◆ RECORD SET ◆
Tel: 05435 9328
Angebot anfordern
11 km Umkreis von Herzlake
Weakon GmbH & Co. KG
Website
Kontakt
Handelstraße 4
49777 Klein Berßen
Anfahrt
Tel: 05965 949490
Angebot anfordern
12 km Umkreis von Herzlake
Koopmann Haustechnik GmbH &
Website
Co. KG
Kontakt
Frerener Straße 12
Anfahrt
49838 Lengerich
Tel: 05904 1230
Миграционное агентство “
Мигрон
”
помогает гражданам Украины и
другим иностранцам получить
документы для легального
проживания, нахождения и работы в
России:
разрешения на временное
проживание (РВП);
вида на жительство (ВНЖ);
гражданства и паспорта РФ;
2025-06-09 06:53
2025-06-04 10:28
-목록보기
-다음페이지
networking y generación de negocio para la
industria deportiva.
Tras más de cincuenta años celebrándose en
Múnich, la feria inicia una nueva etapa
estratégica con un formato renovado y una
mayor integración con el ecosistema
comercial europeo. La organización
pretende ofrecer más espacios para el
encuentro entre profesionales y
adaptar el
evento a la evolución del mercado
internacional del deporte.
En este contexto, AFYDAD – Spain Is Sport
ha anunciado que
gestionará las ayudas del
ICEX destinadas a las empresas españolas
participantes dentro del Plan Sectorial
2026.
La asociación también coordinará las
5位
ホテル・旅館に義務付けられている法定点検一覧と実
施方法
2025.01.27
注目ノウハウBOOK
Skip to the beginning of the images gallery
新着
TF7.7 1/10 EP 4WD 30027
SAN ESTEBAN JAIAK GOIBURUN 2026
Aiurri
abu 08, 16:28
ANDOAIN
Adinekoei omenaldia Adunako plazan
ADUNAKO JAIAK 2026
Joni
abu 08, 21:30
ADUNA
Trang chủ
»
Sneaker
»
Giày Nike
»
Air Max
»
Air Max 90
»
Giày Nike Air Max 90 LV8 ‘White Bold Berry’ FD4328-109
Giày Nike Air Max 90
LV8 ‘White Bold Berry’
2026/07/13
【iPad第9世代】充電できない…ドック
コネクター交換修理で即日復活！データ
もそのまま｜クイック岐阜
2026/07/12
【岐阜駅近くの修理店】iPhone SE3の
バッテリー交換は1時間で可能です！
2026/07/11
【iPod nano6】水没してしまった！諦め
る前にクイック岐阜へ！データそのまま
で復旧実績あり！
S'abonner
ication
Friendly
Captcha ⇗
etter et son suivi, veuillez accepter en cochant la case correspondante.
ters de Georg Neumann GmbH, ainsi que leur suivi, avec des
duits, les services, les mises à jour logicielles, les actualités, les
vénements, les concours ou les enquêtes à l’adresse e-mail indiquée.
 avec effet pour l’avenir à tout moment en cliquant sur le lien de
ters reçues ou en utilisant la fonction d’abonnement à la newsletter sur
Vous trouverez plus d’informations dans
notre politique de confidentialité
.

◆ THE TASK ◆
Print each record word for word.

◆ RESULT FOR THIS TASK ◆
Tel: 05435 9328
Angebot anfordern
11 km Umkreis von Herzlake
Weakon GmbH & Co. KG
Website
Kontakt
Handelstraße 4
49777 Klein Berßen
Anfahrt
Tel: 05965 949490
Angebot anfordern
12 km Umkreis von Herzlake
Koopmann Haustechnik GmbH &
Website
Co. KG
Kontakt
Frerener Straße 12
Anfahrt
49838 Lengerich
Tel: 05904 1230
Миграционное агентство “
Мигрон
”
помогает гражданам Украины и
другим иностранцам получить
документы для легального
проживания, нахождения и работы в
России:
разрешения на временное
проживание (РВП);
вида на жительство (ВНЖ);
гражданства и паспорта РФ;
2025-06-09 06:53
2025-06-04 10:28
-목록보기
-다음페이지
networking y generación de negocio para la
industria deportiva.
Tras más de cincuenta años celebrándose en
Múnich, la feria inicia una nueva etapa
estratégica con un formato renovado y una
mayor integración con el ecosistema
comercial europeo. La organización
pretende ofrecer más espacios para el
encuentro entre profesionales y
adaptar el
evento a la evolución del mercado
internacional del deporte.
En este contexto, AFYDAD – Spain Is Sport
ha anunciado que
gestionará las ayudas del
ICEX destinadas a las empresas españolas
participantes dentro del Plan Sectorial
2026.
La asociación también coordinará las
5位
ホテル・旅館に義務付けられている法定点検一覧と実
施方法
2025.01.27
注目ノウハウBOOK
Skip to the beginning of the images gallery
新着
TF7.7 1/10 EP 4WD 30027
SAN ESTEBAN JAIAK GOIBURUN 2026
Aiurri
abu 08, 16:28
ANDOAIN
Adinekoei omenaldia Adunako plazan
ADUNAKO JAIAK 2026
Joni
abu 08, 21:30
ADUNA
Trang chủ
»
Sneaker
»
Giày Nike
»
Air Max
»
Air Max 90
»
Giày Nike Air Max 90 LV8 ‘White Bold Berry’ FD4328-109
Giày Nike Air Max 90
LV8 ‘White Bold Berry’
2026/07/13
【iPad第9世代】充電できない…ドック
コネクター交換修理で即日復活！データ
もそのまま｜クイック岐阜
2026/07/12
【岐阜駅近くの修理店】iPhone SE3の
バッテリー交換は1時間で可能です！
2026/07/11
【iPod nano6】水没してしまった！諦め
る前にクイック岐阜へ！データそのまま
で復旧実績あり！
S'abonner
ication
Friendly
Captcha ⇗
etter et son suivi, veuillez accepter en cochant la case correspondante.
ters de Georg Neumann GmbH, ainsi que leur suivi, avec des
duits, les services, les mises à jour logicielles, les actualités, les
vénements, les concours ou les enquêtes à l’adresse e-mail indiquée.
 avec effet pour l’avenir à tout moment en cliquant sur le lien de
ters reçues ou en utilisant la fonction d’abonnement à la newsletter sur
Vous trouverez plus d’informations dans
notre politique de confidentialité
.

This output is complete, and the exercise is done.